AIM OF THE EXERCISE: Transcribe every line of text in the data below exactly as it appears, leaving out the pictures.
■ ■ ■ ■
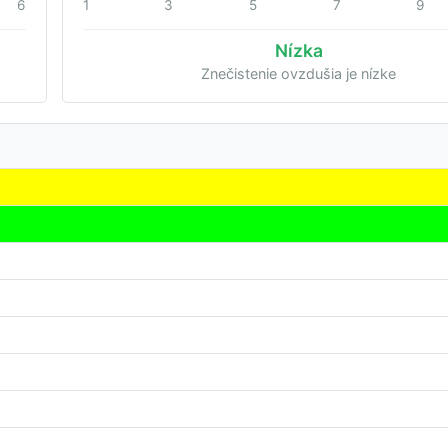
6
1
3
5
7
9
Nízka
Znečistenie ovzdušia je nízke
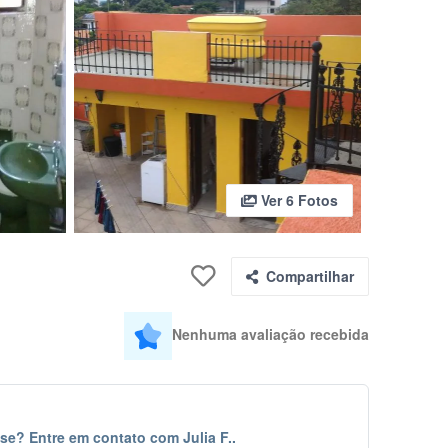
Ver 6 Fotos
Compartilhar
Nenhuma avaliação recebida
se? Entre em contato com Julia F..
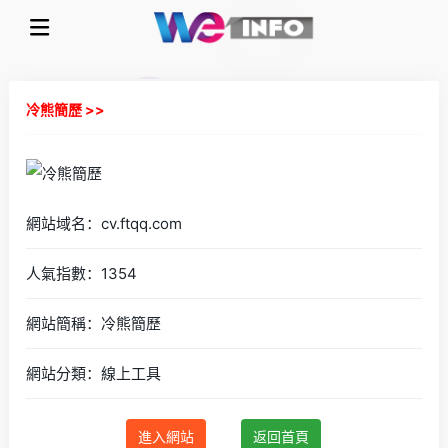
冷熊簡歷 >>
網站域名：cv.ftqq.com
人氣指數：1354
網站簡稱：冷熊簡歷
網站分類：線上工具
進入網站
返回首頁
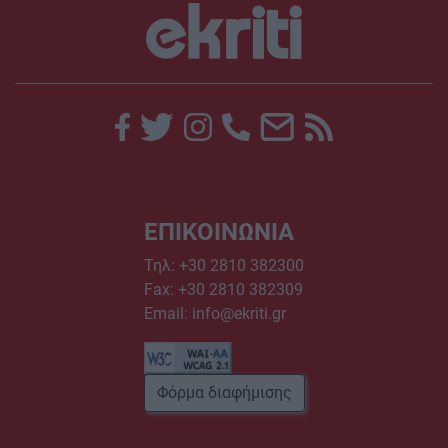
ΕΠΙΚΟΙΝΩΝΙΑ
Τηλ:
+30 2810 382300
Fax: +30 2810 382309
Email:
info@ekriti.gr
Φόρμα διαφήμισης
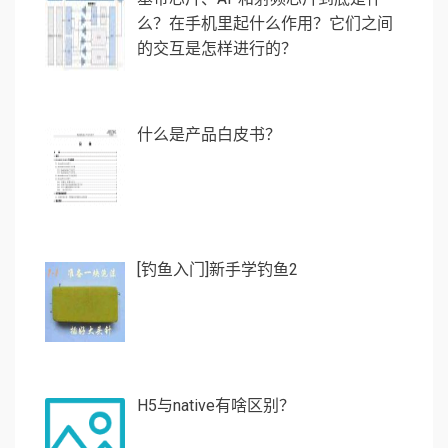
么？在手机里起什么作用？它们之间
的交互是怎样进行的？
什么是产品白皮书？
[钓鱼入门]新手学钓鱼2
H5与native有啥区别？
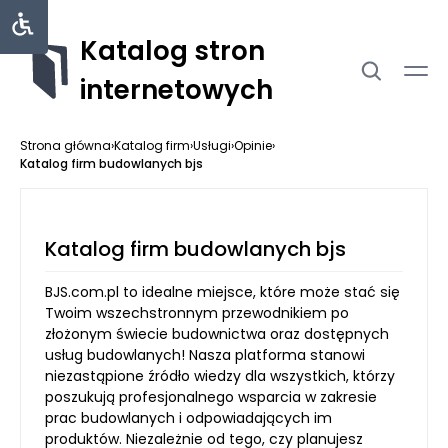
Katalog stron
internetowych
Strona główna
›
Katalog firm
›
Usługi
›
Opinie
›
Katalog firm budowlanych bjs
Katalog firm budowlanych bjs
BJS.com.pl to idealne miejsce, które może stać się
Twoim wszechstronnym przewodnikiem po
złożonym świecie budownictwa oraz dostępnych
usług budowlanych! Nasza platforma stanowi
niezastąpione źródło wiedzy dla wszystkich, którzy
poszukują profesjonalnego wsparcia w zakresie
prac budowlanych i odpowiadających im
produktów. Niezależnie od tego, czy planujesz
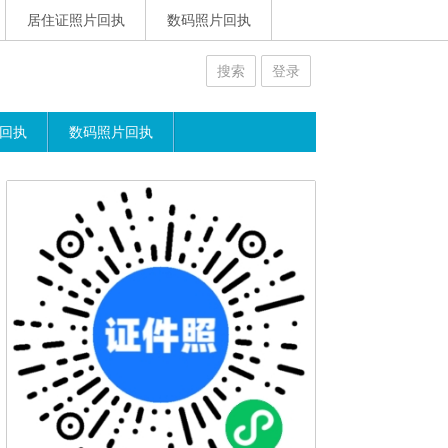
居住证照片回执
数码照片回执
搜索
登录
回执
数码照片回执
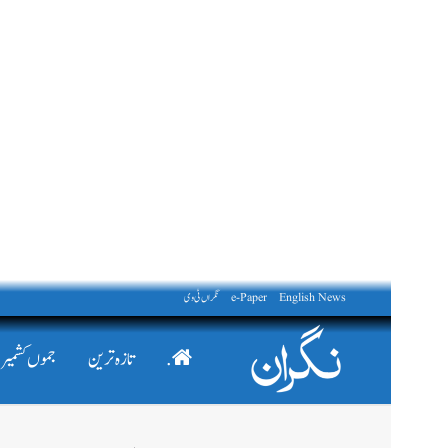
English News
e-Paper
نگراں ٹی وی
.
تازہ ترین
جموں کشمیر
■ ■ ■ ■
YOUR RESPONSE:
6
1
3
5
7
9
Nízka
Znečistenie ovzdušia je nízke
Ver 6 Fotos
Compartilhar
Nenhuma avaliação recebida
se? Entre em contato com Julia F..
冷熊簡歷 >>
網站域名：cv.ftqq.com
人氣指數：1354
網站簡稱：冷熊簡歷
網站分類：線上工具
進入網站
返回首頁
ΕΠΙΚΟΙΝΩΝΙΑ
Τηλ:
+30 2810 382300
Fax: +30 2810 382309
Email:
info@ekriti.gr
Φόρμα διαφήμισης
么？在手机里起什么作用？它们之间
的交互是怎样进行的？
什么是产品白皮书？
[钓鱼入门]新手学钓鱼2
H5与native有啥区别？
Katalog stron
internetowych
Strona główna
›
Katalog firm
›
Usługi
›
Opinie
›
Katalog firm budowlanych bjs
Katalog firm budowlanych bjs
BJS.com.pl to idealne miejsce, które może stać się
Twoim wszechstronnym przewodnikiem po
złożonym świecie budownictwa oraz dostępnych
usług budowlanych! Nasza platforma stanowi
niezastąpione źródło wiedzy dla wszystkich, którzy
poszukują profesjonalnego wsparcia w zakresie
prac budowlanych i odpowiadających im
produktów. Niezależnie od tego, czy planujesz
居住证照片回执
数码照片回执
搜索
登录
回执
数码照片回执
English News
e-Paper
نگراں ٹی وی
.
تازہ ترین
جموں کشمیر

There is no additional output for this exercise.